Tim,
For the 41CL I had to mimic the power-down modes of the original 41C series as best I could. I think I ended up with something quite similar to what was used. Basically there are three states: Deep Sleep, Light Sleep, and Running.
In Deep Sleep power (Vdd) is shut off to the majority of the logic, which in the 41CL is a Flash-based FPGA. The program storage, also being FLash, is powered down, and the main voltage regulator is shut off (it still passes the unregulated battery voltage), along with the master oscillator. So the only things drawing power are: the static RAM (data storage), the CPLD (which has the wake-up logic), the RS232 chip (just in case in the future I add serial wake-up functionality), the micro-power regulators for the RAM and CPLD, and two resistive dividers in the main power supply (one for the low-level detect, and one for the voltage-level feedback).

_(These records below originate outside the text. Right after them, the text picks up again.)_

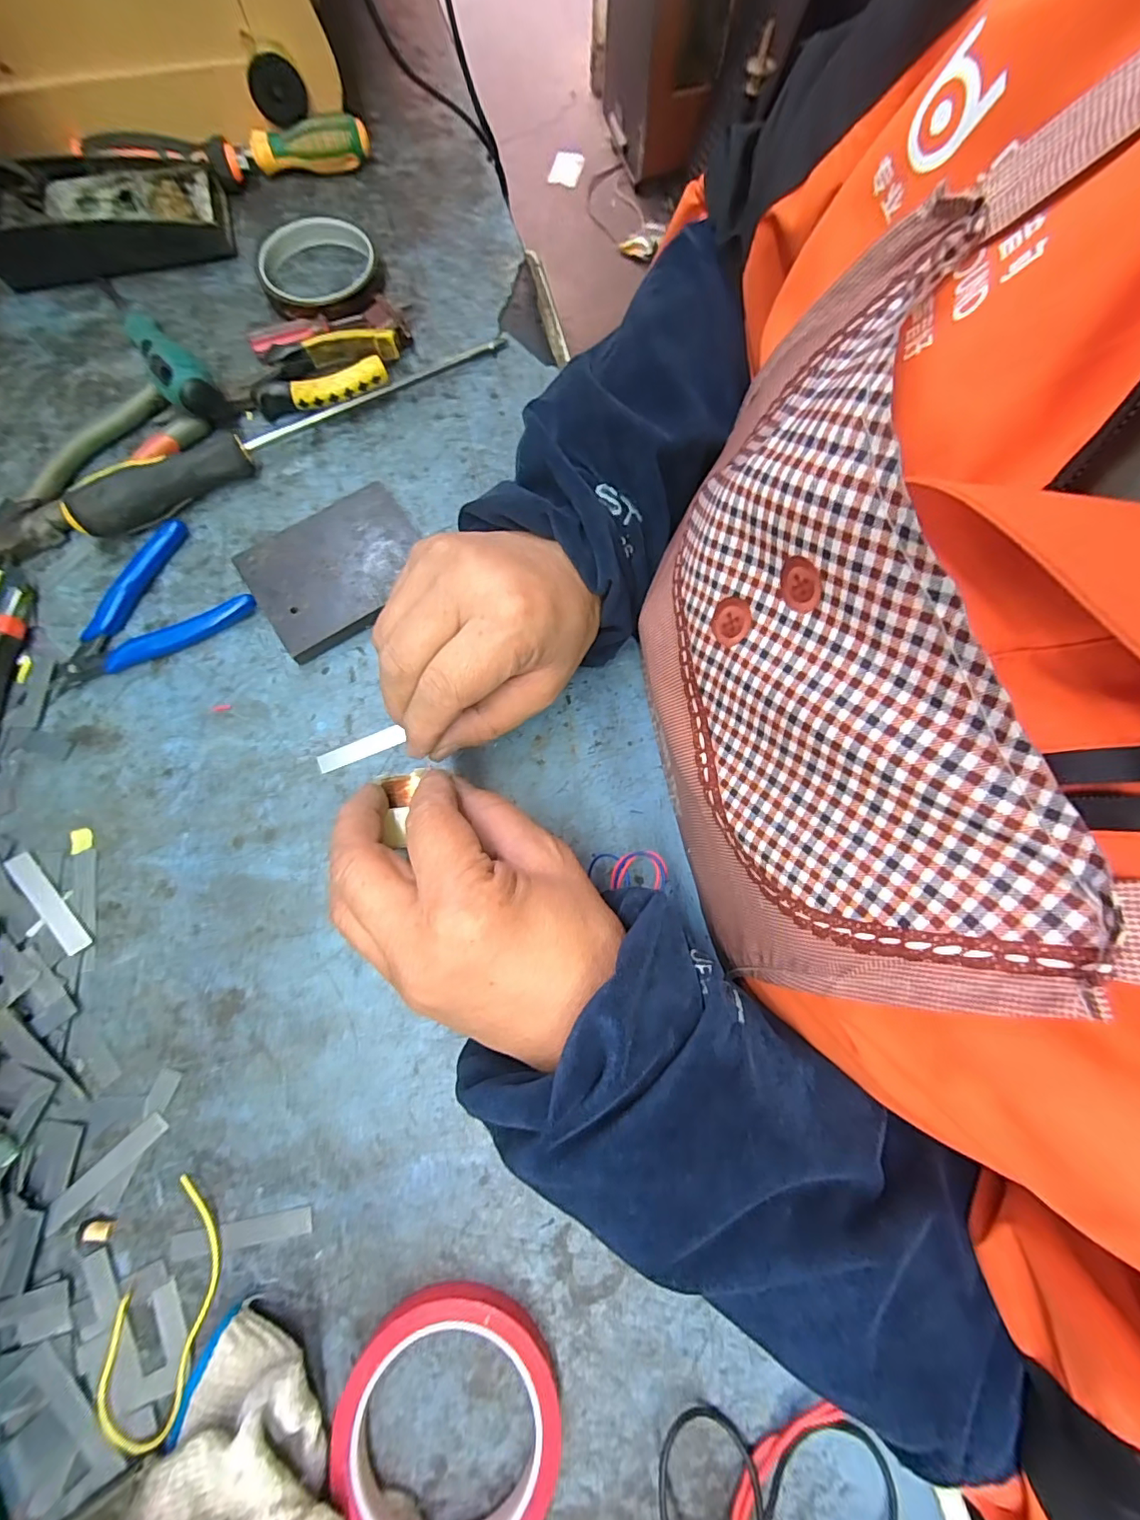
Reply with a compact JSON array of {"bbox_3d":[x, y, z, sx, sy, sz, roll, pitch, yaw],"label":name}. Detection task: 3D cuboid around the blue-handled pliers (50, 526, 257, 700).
[{"bbox_3d":[-0.263,-0.094,0.323,0.118,0.014,0.077,-31,79,-9],"label":"blue-handled pliers"}]

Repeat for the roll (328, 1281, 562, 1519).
[{"bbox_3d":[-0.055,0.299,0.238,0.095,0.021,0.098,0,76,-2],"label":"roll"}]

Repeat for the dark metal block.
[{"bbox_3d":[-0.147,-0.123,0.338,0.106,0.015,0.087,-35,80,-9],"label":"dark metal block"}]

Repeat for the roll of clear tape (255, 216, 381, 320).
[{"bbox_3d":[-0.183,-0.361,0.390,0.084,0.016,0.094,-21,78,-7],"label":"roll of clear tape"}]

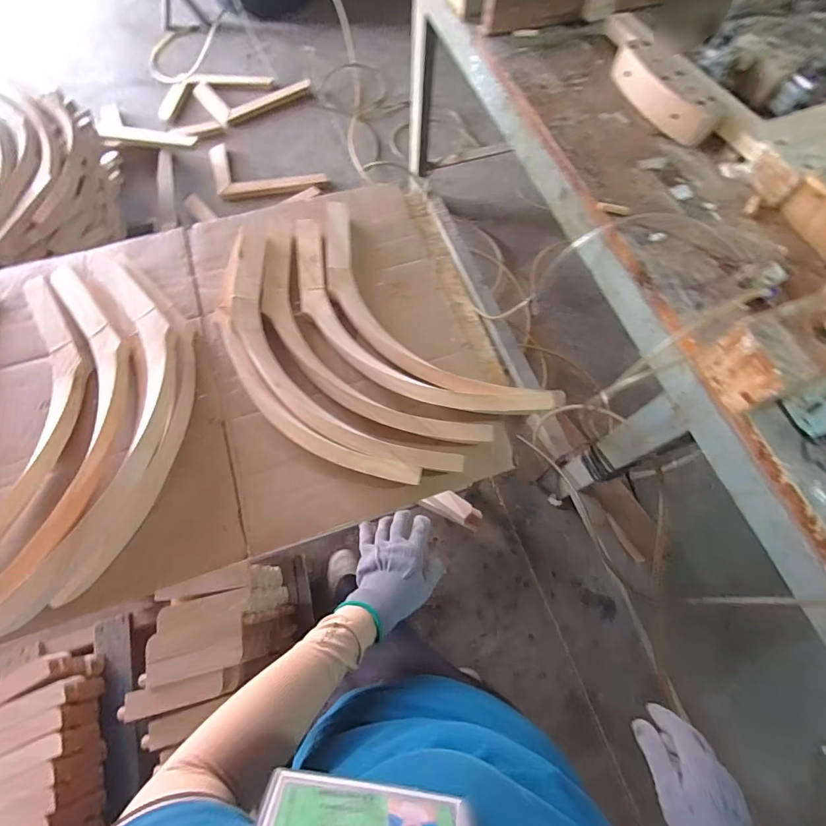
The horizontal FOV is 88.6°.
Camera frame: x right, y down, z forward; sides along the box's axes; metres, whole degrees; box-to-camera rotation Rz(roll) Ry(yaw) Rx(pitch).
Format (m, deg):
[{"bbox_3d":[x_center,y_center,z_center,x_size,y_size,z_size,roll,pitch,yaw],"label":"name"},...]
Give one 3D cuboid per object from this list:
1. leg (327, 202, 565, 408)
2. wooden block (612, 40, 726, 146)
[{"bbox_3d":[-0.023,-0.193,0.788,0.157,0.088,0.637,-36,73,-14],"label":"leg"},{"bbox_3d":[0.510,-0.658,0.859,0.083,0.064,0.264,-19,70,-9],"label":"wooden block"}]

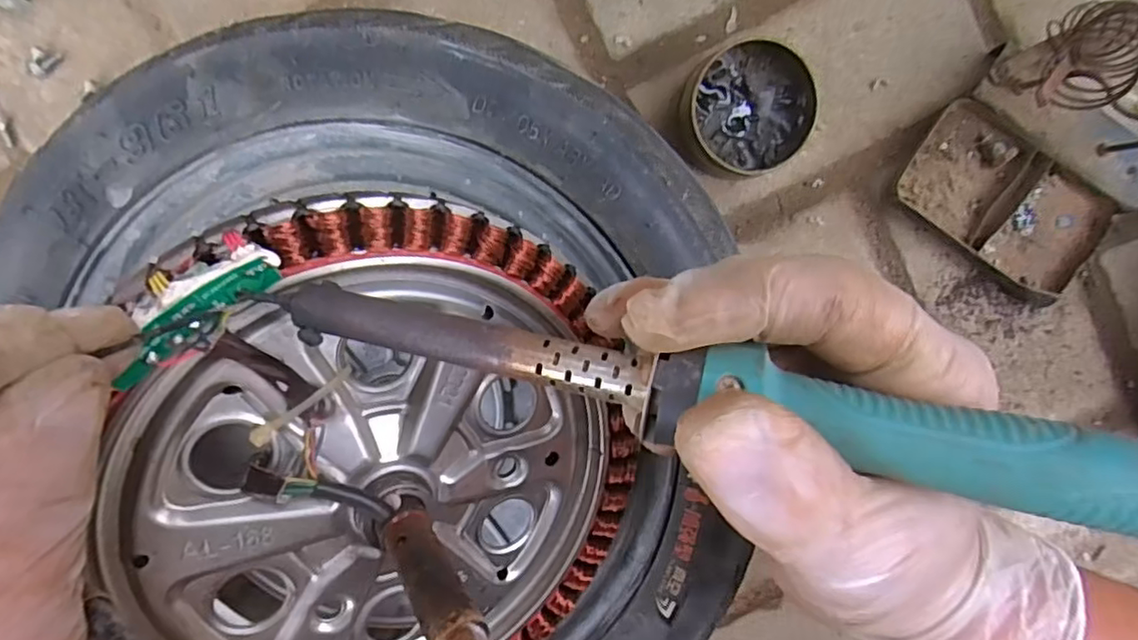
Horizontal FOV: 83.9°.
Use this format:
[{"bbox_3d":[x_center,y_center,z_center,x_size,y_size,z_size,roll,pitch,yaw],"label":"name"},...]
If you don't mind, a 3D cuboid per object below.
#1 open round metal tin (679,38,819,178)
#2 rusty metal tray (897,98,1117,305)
[{"bbox_3d":[0.093,-0.109,0.330,0.069,0.029,0.066,0,95,-2],"label":"open round metal tin"},{"bbox_3d":[0.233,-0.063,0.342,0.107,0.017,0.063,34,93,-5],"label":"rusty metal tray"}]

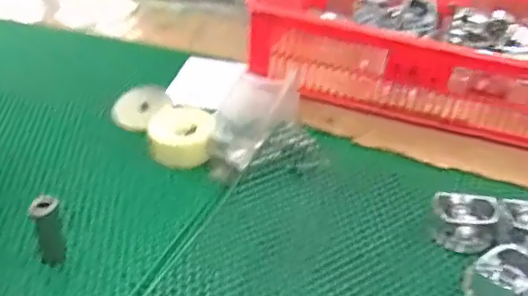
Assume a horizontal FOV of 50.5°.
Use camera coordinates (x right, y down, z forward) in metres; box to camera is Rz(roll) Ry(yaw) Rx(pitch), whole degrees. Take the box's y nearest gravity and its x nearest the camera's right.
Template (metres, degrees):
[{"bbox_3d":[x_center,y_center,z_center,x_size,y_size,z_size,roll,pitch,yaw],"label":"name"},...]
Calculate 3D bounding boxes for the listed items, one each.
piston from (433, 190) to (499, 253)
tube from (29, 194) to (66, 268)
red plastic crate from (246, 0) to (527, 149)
[{"bbox_3d":[0.249,0.090,0.698,0.071,0.048,0.071,2,31,-1],"label":"piston"},{"bbox_3d":[-0.238,0.094,0.623,0.029,0.083,0.030,-14,36,-25],"label":"tube"},{"bbox_3d":[0.314,-0.204,1.060,0.623,0.151,0.465,12,34,14],"label":"red plastic crate"}]

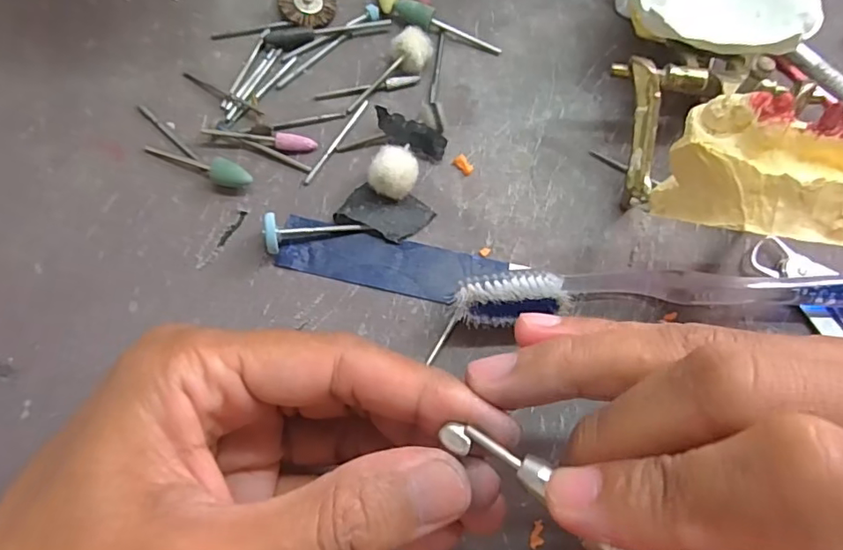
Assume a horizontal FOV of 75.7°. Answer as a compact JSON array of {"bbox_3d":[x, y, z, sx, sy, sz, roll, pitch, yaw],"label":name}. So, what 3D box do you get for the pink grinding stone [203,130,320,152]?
[{"bbox_3d":[-0.064,-0.053,0.213,0.044,0.007,0.006,6,69,1],"label":"pink grinding stone"}]

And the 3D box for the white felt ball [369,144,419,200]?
[{"bbox_3d":[-0.010,-0.038,0.204,0.016,0.014,0.017,0,69,-1],"label":"white felt ball"}]

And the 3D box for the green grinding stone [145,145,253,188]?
[{"bbox_3d":[-0.087,-0.042,0.208,0.047,0.008,0.008,18,70,19],"label":"green grinding stone"}]

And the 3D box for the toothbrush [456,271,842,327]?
[{"bbox_3d":[0.104,0.004,0.190,0.183,0.023,0.021,-4,69,-2],"label":"toothbrush"}]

Light Sleep is the state where the calulator is "on" but not actually doing anything. Everything is powered, but static. The oscillator is still running, but the clocks are stopped inside the FPGA. Because of the way the keyboard scanner works, all of the column drivers have to be Low in this state (to detect any keypress), but that is a slight problem, because the column signals are really open-drain drivers with resistive pull-ups. So the pull-ups have to be as large as possible. But this conflicts with the timing for the keyboard scanner. What I ended up doing was during the actual keyboard scan, precharging all of the column lines before actually driving one of them. This allowed me to use megohm pullups instead of the 75K that would have been required to meet timing. That saved 370uA during light sleep.
I guess the bottom line is that when going for low-power, try everything possible, because it all adds up in the end. The 41CL current drain isn't as low as it could be because the programmable logic vendors haven't really cared about power. I mean, the wake-up logic required to remain powered is perhaps a dozen gates, but the CPLD draws alomst 100uA. If I were doing this in a custom chip that number would be less than 5uA. Even the resistive dividers in the power supply is a trade-off. I live with 3-4% accuracy on the voltages, because that lets me use higher-value resistors, saving another 10uA or more per divider.
Monte